How many specimens do I need to initiate my investigation? I found the answer in the detailed records of Alexander von Humboldt's 1799 South American expedition. With an assortment of bags and suitcases—and with considerable support—Humboldt transported a total of forty-two instruments, including microscopes, a thermometer, a dip circle, a sextant, a cyanometer (for measuring the blueness of the sky), and various others. Inspired by this collection of specialized instruments, I am sampling forty-two substances as my working research objects. These substances are divided into two groups: (1) twenty-one rocks and (2) twenty-one anthropogenic substances.

(1) Rocks 
The components of rocks are minerals. Minerals are substances formed by natural geologic processes without human intervention. An outcrop appears when a rock layer or formation is not covered by soil or other bio-material. It provides an opportunity to sample the local geology, often with a geological history spanning hundreds of millions of years. This atlas explores outcrops located within or near post-industrial regions and 20th-century transportation hubs. This exploration highlights the contrast between the outcrop's static geological location and the global mobility of everyday objects.

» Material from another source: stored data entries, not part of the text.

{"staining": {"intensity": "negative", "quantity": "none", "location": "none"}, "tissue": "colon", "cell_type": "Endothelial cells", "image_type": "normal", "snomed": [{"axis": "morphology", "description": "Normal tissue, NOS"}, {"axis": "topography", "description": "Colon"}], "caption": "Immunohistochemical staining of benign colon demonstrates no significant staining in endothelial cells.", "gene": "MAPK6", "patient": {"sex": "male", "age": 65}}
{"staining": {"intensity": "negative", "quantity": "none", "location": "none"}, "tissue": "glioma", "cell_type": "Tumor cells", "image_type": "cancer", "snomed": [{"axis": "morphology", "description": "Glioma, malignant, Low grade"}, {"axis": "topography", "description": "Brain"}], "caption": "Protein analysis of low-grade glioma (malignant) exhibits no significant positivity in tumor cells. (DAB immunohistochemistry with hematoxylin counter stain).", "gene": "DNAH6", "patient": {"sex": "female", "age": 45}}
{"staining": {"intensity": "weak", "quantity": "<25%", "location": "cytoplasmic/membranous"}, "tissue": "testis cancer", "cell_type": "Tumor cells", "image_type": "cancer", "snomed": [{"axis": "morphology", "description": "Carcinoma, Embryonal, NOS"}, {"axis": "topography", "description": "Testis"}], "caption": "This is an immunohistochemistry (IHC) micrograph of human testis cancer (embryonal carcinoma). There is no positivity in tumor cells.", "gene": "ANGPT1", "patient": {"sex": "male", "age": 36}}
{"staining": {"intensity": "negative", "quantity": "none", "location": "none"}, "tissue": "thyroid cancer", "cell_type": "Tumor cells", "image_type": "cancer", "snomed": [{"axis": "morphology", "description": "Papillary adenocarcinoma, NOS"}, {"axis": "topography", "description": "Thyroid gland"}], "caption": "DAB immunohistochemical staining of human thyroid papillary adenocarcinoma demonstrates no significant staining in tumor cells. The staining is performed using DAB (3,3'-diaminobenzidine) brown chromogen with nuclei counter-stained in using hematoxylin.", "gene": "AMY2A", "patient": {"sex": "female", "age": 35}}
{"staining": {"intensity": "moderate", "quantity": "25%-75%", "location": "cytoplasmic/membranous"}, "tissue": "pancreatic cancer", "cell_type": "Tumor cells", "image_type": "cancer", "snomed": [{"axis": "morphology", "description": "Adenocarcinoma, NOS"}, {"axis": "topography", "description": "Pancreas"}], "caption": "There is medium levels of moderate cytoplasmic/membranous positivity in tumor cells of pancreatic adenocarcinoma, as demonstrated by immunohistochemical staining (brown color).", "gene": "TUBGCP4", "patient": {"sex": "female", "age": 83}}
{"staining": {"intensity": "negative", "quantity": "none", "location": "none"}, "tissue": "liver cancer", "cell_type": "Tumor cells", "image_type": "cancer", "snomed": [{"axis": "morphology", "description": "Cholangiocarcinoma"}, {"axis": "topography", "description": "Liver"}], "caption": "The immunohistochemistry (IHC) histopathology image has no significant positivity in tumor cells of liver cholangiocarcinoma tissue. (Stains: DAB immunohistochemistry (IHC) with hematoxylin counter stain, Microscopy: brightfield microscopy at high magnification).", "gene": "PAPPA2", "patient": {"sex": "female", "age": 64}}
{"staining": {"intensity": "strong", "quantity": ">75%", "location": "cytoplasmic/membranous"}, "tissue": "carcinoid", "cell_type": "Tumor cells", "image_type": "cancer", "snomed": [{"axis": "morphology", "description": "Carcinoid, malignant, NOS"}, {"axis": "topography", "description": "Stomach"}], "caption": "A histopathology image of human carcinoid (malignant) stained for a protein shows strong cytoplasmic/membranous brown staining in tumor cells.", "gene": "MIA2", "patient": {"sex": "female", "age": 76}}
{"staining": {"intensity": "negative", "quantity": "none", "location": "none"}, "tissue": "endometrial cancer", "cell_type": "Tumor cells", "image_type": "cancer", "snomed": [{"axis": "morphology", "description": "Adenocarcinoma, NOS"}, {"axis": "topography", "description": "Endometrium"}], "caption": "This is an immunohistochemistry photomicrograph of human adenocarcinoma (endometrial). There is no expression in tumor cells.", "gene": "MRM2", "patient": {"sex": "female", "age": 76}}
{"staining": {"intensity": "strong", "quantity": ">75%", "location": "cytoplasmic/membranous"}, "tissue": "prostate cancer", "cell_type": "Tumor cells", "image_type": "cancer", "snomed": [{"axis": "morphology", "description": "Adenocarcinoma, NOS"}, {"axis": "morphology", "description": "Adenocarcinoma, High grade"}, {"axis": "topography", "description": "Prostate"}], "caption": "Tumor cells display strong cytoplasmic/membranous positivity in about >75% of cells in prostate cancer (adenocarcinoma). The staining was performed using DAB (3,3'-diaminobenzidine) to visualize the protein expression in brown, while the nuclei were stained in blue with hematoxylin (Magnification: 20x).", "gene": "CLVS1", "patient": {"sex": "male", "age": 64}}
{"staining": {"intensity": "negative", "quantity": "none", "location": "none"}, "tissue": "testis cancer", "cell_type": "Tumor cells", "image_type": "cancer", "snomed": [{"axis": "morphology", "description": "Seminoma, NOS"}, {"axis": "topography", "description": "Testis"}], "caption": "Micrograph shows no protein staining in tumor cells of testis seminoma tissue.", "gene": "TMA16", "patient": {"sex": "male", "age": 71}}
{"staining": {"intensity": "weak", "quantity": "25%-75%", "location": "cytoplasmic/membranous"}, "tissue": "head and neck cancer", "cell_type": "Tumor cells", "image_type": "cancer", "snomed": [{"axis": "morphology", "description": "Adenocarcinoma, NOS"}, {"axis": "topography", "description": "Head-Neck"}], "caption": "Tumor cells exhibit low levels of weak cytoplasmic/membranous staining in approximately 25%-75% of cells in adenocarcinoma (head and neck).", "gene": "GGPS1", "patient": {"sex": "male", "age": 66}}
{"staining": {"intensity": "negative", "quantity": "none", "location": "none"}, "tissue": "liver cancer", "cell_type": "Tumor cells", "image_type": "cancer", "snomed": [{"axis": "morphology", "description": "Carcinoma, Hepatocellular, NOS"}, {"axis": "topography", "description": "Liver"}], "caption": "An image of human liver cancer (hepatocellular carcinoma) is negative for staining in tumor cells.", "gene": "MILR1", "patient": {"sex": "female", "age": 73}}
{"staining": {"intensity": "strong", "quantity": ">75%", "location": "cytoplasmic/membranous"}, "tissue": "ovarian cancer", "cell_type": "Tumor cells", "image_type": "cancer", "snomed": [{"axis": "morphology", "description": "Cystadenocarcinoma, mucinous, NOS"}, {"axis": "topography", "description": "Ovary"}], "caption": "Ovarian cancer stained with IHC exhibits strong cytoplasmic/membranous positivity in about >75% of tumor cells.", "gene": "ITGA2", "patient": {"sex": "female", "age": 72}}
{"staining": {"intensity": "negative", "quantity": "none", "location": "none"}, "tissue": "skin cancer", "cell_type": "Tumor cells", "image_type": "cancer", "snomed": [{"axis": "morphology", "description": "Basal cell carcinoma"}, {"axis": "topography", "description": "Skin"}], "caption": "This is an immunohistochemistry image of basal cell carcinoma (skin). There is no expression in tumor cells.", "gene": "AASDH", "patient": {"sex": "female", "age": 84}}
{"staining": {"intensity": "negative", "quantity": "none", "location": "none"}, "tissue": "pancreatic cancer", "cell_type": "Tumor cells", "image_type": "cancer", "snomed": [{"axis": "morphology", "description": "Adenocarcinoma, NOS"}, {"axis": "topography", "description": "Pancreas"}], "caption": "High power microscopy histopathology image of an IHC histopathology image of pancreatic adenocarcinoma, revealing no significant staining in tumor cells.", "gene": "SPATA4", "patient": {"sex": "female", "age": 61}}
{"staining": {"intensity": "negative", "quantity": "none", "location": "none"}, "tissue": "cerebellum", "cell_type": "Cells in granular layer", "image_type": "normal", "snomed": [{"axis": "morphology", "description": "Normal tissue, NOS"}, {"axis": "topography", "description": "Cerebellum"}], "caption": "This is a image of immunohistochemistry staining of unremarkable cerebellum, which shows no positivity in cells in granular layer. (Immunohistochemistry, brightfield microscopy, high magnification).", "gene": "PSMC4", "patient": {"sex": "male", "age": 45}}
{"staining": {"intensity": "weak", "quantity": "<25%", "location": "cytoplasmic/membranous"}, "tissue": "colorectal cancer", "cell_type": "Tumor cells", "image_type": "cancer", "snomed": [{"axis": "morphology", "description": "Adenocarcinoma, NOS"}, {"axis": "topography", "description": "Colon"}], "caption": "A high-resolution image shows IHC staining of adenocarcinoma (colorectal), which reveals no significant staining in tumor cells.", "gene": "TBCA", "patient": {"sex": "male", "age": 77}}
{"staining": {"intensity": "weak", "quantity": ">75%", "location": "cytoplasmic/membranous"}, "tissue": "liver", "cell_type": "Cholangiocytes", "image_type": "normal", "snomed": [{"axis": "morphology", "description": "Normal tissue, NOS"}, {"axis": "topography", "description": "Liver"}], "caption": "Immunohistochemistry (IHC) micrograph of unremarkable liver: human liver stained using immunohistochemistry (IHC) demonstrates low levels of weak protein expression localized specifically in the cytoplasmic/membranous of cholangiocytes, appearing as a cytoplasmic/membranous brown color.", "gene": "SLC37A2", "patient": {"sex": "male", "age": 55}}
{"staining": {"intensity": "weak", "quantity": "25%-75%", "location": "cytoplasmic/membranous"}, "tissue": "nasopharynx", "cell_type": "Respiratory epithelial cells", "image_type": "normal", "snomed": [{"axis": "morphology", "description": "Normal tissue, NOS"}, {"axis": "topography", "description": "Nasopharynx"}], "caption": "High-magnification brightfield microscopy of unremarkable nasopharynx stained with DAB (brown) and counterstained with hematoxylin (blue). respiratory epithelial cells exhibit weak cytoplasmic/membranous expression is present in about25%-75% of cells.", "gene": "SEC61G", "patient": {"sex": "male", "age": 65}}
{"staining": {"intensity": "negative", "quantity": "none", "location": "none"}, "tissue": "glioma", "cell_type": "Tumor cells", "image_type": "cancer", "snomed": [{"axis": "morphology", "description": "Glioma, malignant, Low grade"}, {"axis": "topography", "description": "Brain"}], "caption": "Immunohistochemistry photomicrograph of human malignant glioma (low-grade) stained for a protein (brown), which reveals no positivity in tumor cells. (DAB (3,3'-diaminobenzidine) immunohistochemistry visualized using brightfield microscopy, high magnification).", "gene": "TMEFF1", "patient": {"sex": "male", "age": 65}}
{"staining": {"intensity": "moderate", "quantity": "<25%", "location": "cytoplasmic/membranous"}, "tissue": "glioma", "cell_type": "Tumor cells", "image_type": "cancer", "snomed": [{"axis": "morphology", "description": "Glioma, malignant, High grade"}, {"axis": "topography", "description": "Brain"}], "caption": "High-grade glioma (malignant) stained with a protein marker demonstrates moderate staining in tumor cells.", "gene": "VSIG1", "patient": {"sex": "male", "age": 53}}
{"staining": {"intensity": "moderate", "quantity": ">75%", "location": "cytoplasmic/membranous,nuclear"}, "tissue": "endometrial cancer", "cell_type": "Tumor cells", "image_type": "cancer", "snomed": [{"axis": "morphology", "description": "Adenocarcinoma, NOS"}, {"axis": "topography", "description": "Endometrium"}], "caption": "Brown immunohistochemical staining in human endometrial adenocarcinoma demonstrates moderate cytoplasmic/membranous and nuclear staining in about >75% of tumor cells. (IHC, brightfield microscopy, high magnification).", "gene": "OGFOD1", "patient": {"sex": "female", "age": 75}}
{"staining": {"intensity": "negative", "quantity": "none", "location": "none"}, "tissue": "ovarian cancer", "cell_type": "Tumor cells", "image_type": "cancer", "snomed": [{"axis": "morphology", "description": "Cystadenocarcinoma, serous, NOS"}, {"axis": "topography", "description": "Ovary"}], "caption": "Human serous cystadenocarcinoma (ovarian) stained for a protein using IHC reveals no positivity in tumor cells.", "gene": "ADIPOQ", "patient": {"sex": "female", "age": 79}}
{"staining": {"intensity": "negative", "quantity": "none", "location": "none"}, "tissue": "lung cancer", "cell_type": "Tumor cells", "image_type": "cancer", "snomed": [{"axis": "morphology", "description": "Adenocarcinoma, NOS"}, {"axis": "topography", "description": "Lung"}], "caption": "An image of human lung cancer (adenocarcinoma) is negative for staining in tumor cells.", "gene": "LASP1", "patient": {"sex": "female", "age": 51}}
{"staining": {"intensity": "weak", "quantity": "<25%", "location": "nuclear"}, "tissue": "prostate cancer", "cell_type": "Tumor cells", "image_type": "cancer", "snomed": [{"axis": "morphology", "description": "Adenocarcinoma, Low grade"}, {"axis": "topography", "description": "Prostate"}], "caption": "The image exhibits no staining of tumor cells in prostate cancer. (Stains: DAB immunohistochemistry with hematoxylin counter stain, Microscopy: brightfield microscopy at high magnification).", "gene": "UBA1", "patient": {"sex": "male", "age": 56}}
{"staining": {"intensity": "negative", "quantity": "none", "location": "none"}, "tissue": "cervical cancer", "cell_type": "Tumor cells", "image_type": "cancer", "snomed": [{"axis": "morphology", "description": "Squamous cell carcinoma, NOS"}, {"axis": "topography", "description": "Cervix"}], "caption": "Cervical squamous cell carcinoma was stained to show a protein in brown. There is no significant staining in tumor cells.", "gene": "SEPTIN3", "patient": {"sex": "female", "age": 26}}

(2) Anthropogenic Substances
Our everyday lives depend on human-made substances. They allow us to travel, carry food, and even cure diseases. However, paradoxically, they pose simultaneously one of the most significant threats we face. In all likelihood, they will remain on this planet as witnesses of the Anthropocene beyond humankind. For this investigation, I am sampling substances based on their proximity to the previously designated geological outcrop. Their purpose, function, origin, or chemical composition are not relevant. When we deconstruct these artifacts, we may discover their components have traveled globally. In this sense, looking at these working objects reverses the conventional idea of a scientific expedition: not the observer but the observed objects have traveled across the world.

— GANs & Image Classifier
Photographs of the specimens serve as the training data for Generative Adversarial Networks (GANs), enabling the creation of novel, unexplored, and speculative visual hybrids. As James D. Dana expressed, "I find abundant pleasure in examining the forms and varieties of structure."
     How would a machine—lacking my emotional access and my aesthetic appreciation—read this artifact? To gain insight into how such an apparatus would interpret this artifact, I feed the visualizations to a third algorithm: an image classifier. This image classifier makes determinations based on the training it has received from other humans, along with their selection of training data sets, which may include their biases.
     The machine's response is a list of tags. Keywords. Words and letters that appear arbitrarily juxtaposed. While the ideas behind these automated captions are meaningless to machines, they reflect the aspects of contemporary visual culture and language incorporated into artificial system training.

— Collections, Albums & Plates
The atlas is composed of albums and plates that are organized into collections. Furthermore, appendices present a more experimental investigation contextualizing the specimen.
     The elusive and uncanny visualizations do not provide any evidence to verify a scientific hypothesis. Instead, they invite us to question our comprehension of the boundary between the natural and the artificial, the archive and the truth, the past and the future, and our material culture and rituals. What are the things we bring into this world, and what will we leave behind?